OGH 13Os25/13w

OGH13Os25/13w16.5.2013

Der Oberste Gerichtshof hat am 16. Mai 2013 durch den Senatspräsidenten des Obersten Gerichtshofs Hon.-Prof. Dr. Kirchbacher als Vorsitzenden, den Hofrat des Obersten Gerichtshofs Dr. Lässig, die Hofrätin des Obersten Gerichtshofs Mag. Marek sowie die Hofräte des Obersten Gerichtshofs Dr. Nordmeyer und Dr. Oshidari in Gegenwart des Richteramtsanwärters Mag. Wancata als Schriftführer in der Strafsache gegen Zsolt K***** und andere Angeklagte wegen des Verbrechens der absichtlichen schweren Körperverletzung nach § 87 Abs 1 und Abs 2 zweiter Fall StGB und weiterer strafbarer Handlungen über die Nichtigkeitsbeschwerden und die Berufungen der Angeklagten Zsolt K*****, Alexander V*****, Gabriel V***** und Zoltan V***** gegen das Urteil des Landesgerichts Linz als Schöffengericht vom 21. Jänner 2013, GZ 24 Hv 60/12x-200, nach Anhörung der Generalprokuratur in nichtöffentlicher Sitzung den

Beschluss

gefasst:

 

Spruch:

Die Nichtigkeitsbeschwerden werden zurückgewiesen.

Zur Entscheidung über die Berufungen werden die Akten dem Oberlandesgericht Linz zugeleitet.

Sämtlichen Angeklagten fallen auch die Kosten des bisherigen Rechtsmittelverfahrens zur Last.

Text

Gründe:

Soweit im Verfahren über die Nichtigkeitsbeschwerden relevant, wurden mit dem angefochtenen Urteil Zsolt K*****, Alexander V*****, Gabriel V***** und Zoltan V***** jeweils des Verbrechens der absichtlichen schweren Körperverletzung nach § 87 Abs 1 und Abs 2 zweiter Fall StGB schuldig erkannt.

Danach haben sie gemeinsam am 9. Juni 2012 in Linz Günther S***** dadurch, dass Zoltan V***** ihn zu Boden stieß und jeder der vier Angeklagten dem am Boden liegenden Opfer jeweils mehrere Fußtritte, insbesondere gegen den Kopf (Schädel- und Gesichtsregion) versetzte, wodurch Günther S***** im Ersturteil näher bezeichnete multiple Hirnblutungen und andere Verletzungen erlitt, eine schwere Körperverletzung (§ 84 Abs 1 StGB) absichtlich zugefügt, wobei die Tat am 15. Juni 2012 dessen Tod zur Folge hatte.

Rechtliche Beurteilung

Die gegen die sie betreffenden Schuldsprüche ergriffenen Nichtigkeitsbeschwerden der Angeklagten gehen fehl.

## Bereitgestellte Einträge

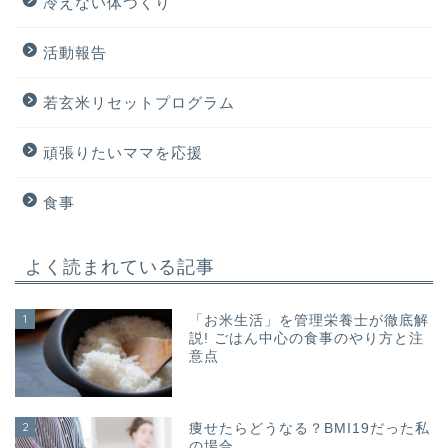
冷えない体づくり
活動報告
若玄米リセットプログラム
頑張りたいママを応援
食事
よく読まれている記事
1
「お米生活」を管理栄養士が徹底解
説! ごはん中心の食事のやり方と注
意点
2
痩せたらどうなる？BMI19だった私
の場合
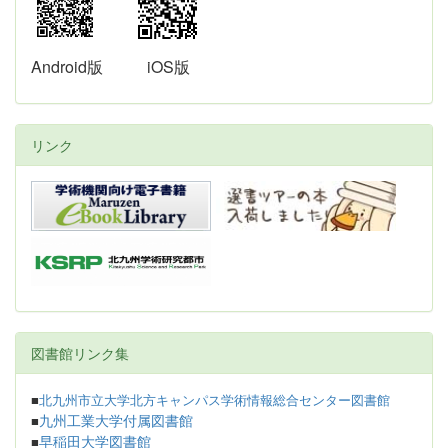
Android版
iOS版
リンク
図書館リンク集
■
北九州市立大学北方キャンパス学術情報総合センター図書館
九州工業大学付属図書館
■
早稲田大学図書館
■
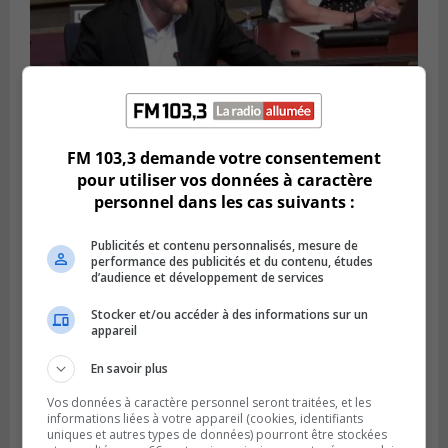
FM 103,3 demande votre consentement
pour utiliser vos données à caractère
LONGUEUIL
Publié le 4 août 2026 à 08h28
personnel dans les cas suivants :
Longueuil demande de reporter une
élection partielle
Publicités et contenu personnalisés, mesure de
performance des publicités et du contenu, études
d’audience et développement de services
Stocker et/ou accéder à des informations sur un
appareil
En savoir plus
Vos données à caractère personnel seront traitées, et les
informations liées à votre appareil (cookies, identifiants
uniques et autres types de données) pourront être stockées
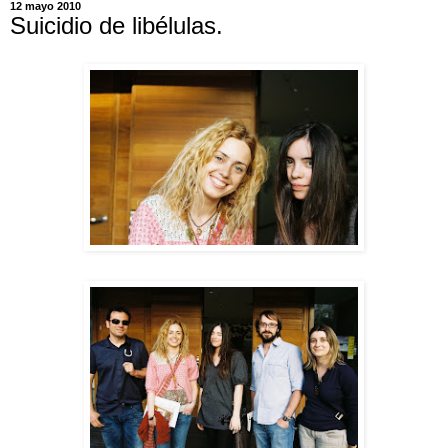
12 mayo 2010
Suicidio de libélulas.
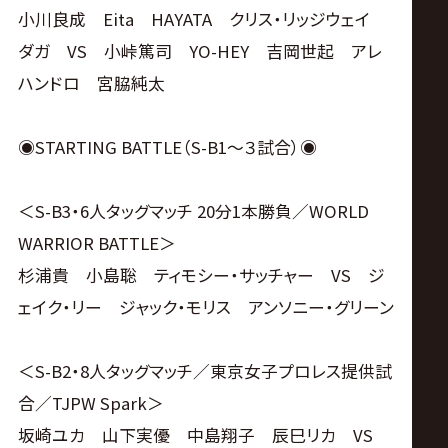
小川良成 Eita HAYATA クリス・リッジウェイ
ダガ VS 小峠篤司 YO-HEY 吉岡世起 アレ
ハンドロ 宮脇純太
◉STARTING BATTLE（S-B1〜３試合）◉
＜S-B3・6人タッグマッチ 20分1本勝負／WORLD
WARRIOR BATTLE＞
杉浦貴 小島聡 ティモシー・サッチャー VS ジ
ェイク・リー ジャック・モリス アンソニー・グリーン
＜S-B2・8人タッグマッチ／東京女子プロレス提供試
合／TJPW Spark＞
坂崎ユカ 山下実優 中島翔子 辰巳リカ VS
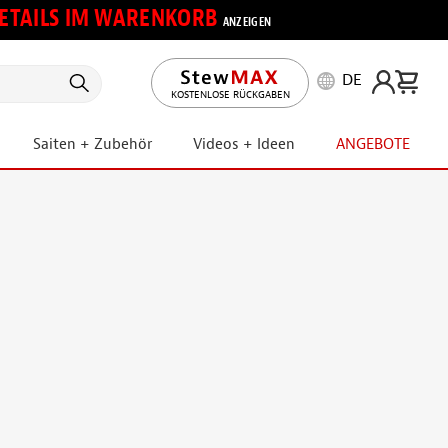
 DETAILS IM WARENKORB
ANZEIGEN
DE
KOSTENLOSE RÜCKGABEN
Saiten + Zubehör
Videos + Ideen
ANGEBOTE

## Durchzuführende Aufgabe
Nimm den Beschluss des Obersten Gerichtshofs nach seinem letzten Satz wieder auf und schreibe ihn weiter. Die Einträge haben mit dem Beschluss des Obersten Gerichtshofs nichts zu tun.

## Lösung der Übung
Zur Nichtigkeitsbeschwerde des Angeklagten Zsolt K***** (§ 281 Abs 1 Z 5, 5a, 9 lit a und 10 StPO):

Entgegen dem Einwand von Unvollständigkeit (Z 5 zweiter Fall) waren die Tatrichter dem Gebot zu gedrängter Darstellung der Entscheidungsgründe (§ 270 Abs 2 Z 5 StPO) folgend nicht verhalten, das molekularbiologische Sachverständigengutachten (ON 82/II) zum fehlenden Nachweis des DNA-Profils des Opfers auf den Schuhen des Angeklagten explizit zu erörtern. Denn mangels empirischen Erfahrungssatzes, dass bei Fußtritten gegen den Körper eines anderen stets biologische Spuren mit einem für eine Auswertung qualitativ hinreichenden DNA-Profil auf den Schuhen des Täters vorhanden sind, ist dieses Verfahrensergebnis (das demnach weder für noch gegen eine Täterschaft des Beschwerdeführers spricht) für die Feststellung über Vorliegen oder Nichtvorliegen einer entscheidenden Tatsache nicht von Bedeutung und damit kein erheblicher Umstand (vgl Ratz, WK-StPO § 281 Rz 409).

Aktenwidrigkeit (Z 5 fünfter Fall) wird durch einen Vergleich von (Beweisergebnisse nicht zitierenden) Urteilsfeststellungen mit Verfahrensergebnissen nicht aufgezeigt (Ratz, WK-StPO § 281 Rz 467 f).

Weiterer Kritik (der Sache nach Z 5 vierter Fall, nominell teils Z 5 fünfter Fall) zuwider haben die Tatrichter mängelfrei dargelegt, weshalb sie den Nichtigkeitswerber entlastenden Angaben des Kevin So***** nicht gefolgt sind (US 7), und haben ebenso logisch und empirisch einwandfrei die festgestellte, auf die Zufügung einer schweren Körperverletzung gerichtete Absicht des Angeklagten aus dem objektiven Geschehen gleichzeitiger, massiver und über eine erhebliche Zeitspanne öfters wiederholter Fußtritte von vier Angreifern insbesondere gegen die Gesichtsregion des bereits am Boden liegenden Opfers abgeleitet (US 11).

Widersprüche in den Angaben der (Tat-)Zeugin Daniela P***** bezüglich (im dargelegten Sinn) erheblicher Umstände hat der Schöffensenat mängelfrei und im Sinn des § 270 Abs 2 Z 5 StPO zureichend erörtert (US 6 f), wohingegen - dem Beschwerdestandpunkt (Z 5 zweiter Fall) zuwider - Divergenzen von Aussagen dieser Zeugin zur Bekleidung des Nichtigkeitswerbers am Tattag gegenüber der in einem Amtsvermerk der Polizei festgehaltenen Beschreibung (ON 37) unerheblich und solcherart nicht gesondert erörterungsbedürftig waren.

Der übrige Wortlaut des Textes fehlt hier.